Cardiac computed tomography after admission: the thickened aortic wall (a), the stenosis in the right coronary artery (b), and the thickening of the wall of the pulmonary trunk and the pulmonary arteries with stenosis on the left pulmonary artery (c)

These results supported the diagnosis of arteritic ischemic optic neuropathy. Having considered the involvement of the great arteries, the ophthalmological complication (2), and the lack of characteristic symptoms of Wegener’s granulomatosis, giant cell arteritis was diagnosed. The patient was put on methylprednisolon and methotrexate therapy, and her symptoms and pericardial effusion gradually decreased.

After 3 years of therapy, the aorta was 5–8 mm thick on CT (Fig. 2), with a minimal pericardial effusion that reoccurred, but the patient was still free of symptoms, and her erythrocyte sedimentation rate also became normal.

Figure 2

Thoracic computed tomography after 3 years of therapy: The ascending aorta and the aortic arch were 5–8 mm thick

Discussion

Giant cell arteritis is a chronic, often granulomatous vasculitis of large- and medium-sized arteries, involving mainly the cranial branches of the aorta, which occurs in patients aged >50 years (3). The most common symptoms are new-onset localized headache, visual disturbances, polymyalgia rheumatica, jaw claudication, and an elevated erythrocyte sedimentation rate and/or C-reactive protein. Four to five percent of patients have normal erythrocyte sedimentation rate and C-reactive protein at diagnosis (4).

The enlargement of either the pulmonary artery or the aorta can result in a left-sided recurrent nerve palsy, although this has rarely been reported as a complication of giant cell arteritis (5). Cardiac involvement is also rare in giant cell arteritis, and it usually appears as coronary arteritis and myocardial infarction (6). Pulmonary involvement is a rare complication and can be the cause of respiratory symptoms. Its diagnosis is challenging, requiring often the use of positron emission tomography/CT to assess the exact extension of arteritis (7). Unfortunately, this method was unavailable at that time in our center.

The gold standard of the diagnosis is temporal artery biopsy, although this can give a false-negative result in 15%–40% of the cases (8). Because of a great possibility that the temporal artery was not affected, temporal artery biopsy was considered unnecessary.

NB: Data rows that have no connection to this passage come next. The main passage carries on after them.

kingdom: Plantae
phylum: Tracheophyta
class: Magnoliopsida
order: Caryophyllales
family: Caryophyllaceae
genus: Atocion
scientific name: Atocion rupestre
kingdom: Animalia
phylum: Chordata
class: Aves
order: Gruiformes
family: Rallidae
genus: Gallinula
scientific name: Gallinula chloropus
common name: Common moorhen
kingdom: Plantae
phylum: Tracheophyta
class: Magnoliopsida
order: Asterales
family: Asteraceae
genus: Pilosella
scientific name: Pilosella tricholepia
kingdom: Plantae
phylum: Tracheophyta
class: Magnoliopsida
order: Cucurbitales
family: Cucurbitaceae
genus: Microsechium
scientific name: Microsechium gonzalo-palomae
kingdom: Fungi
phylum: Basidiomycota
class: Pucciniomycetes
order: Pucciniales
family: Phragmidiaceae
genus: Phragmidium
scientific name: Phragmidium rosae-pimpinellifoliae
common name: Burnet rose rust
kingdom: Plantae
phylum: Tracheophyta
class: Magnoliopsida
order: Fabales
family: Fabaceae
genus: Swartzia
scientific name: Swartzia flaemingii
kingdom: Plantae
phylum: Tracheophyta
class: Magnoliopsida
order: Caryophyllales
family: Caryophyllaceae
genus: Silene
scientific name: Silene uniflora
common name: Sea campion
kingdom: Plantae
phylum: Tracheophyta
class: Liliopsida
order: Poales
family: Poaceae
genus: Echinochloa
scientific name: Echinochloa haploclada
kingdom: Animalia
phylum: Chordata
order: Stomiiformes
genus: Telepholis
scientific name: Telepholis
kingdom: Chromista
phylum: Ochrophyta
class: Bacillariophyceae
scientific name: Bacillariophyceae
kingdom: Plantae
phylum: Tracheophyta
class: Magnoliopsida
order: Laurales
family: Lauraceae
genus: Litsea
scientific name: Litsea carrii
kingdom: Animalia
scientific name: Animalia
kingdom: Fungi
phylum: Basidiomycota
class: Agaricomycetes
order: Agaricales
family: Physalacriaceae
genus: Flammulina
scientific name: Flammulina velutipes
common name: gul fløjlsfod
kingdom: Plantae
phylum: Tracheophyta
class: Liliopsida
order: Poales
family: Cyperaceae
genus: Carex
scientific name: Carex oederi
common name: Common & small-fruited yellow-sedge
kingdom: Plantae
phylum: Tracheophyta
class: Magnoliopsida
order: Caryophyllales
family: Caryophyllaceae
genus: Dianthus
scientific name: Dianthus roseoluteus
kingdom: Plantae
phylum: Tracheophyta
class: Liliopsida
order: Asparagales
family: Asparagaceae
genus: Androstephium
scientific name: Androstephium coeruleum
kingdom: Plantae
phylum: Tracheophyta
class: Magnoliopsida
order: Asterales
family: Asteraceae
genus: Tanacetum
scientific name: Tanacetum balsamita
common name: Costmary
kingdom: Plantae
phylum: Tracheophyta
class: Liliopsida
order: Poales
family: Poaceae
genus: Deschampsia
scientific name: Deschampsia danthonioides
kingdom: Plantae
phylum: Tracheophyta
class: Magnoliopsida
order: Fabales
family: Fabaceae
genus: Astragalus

In the present case, the diagnostic difficulties were caused by the atypical appearance of giant cell arteritis. The vascular involvement was specific to both Takayasu- and giant cell arteritis, although our patient was much older than 50 years at the onset of the disease, which would have been very uncommon in Takayasu arteritis. In addition, some of the main manifestations of temporal arteritis were also missing. Although the autoimmune serology suggested the presence of granulomatosis with polyangiitis, the clinical appearance was against small vessel vasculitis. The ophthalmologic examination with electrophysiological examination led to the final proof: According to the literature, arteritic anterior ischemic optic neuropathy is associated with giant cell arteritis in most of the cases (2).

Conclusion

Pericardial effusion is still an extraordinary manifestation of temporal arteritis, but the exact prevalence is unknown. Although it is usually asymptomatic, it can lead to the final diagnosis, and the development of aortic aneurysm can be prevented.

Video 1

Thickened aortic wall on transesophageal echocardiography: The ascending aortic wall was 9 mm and the aortic arch was 5 mm thick.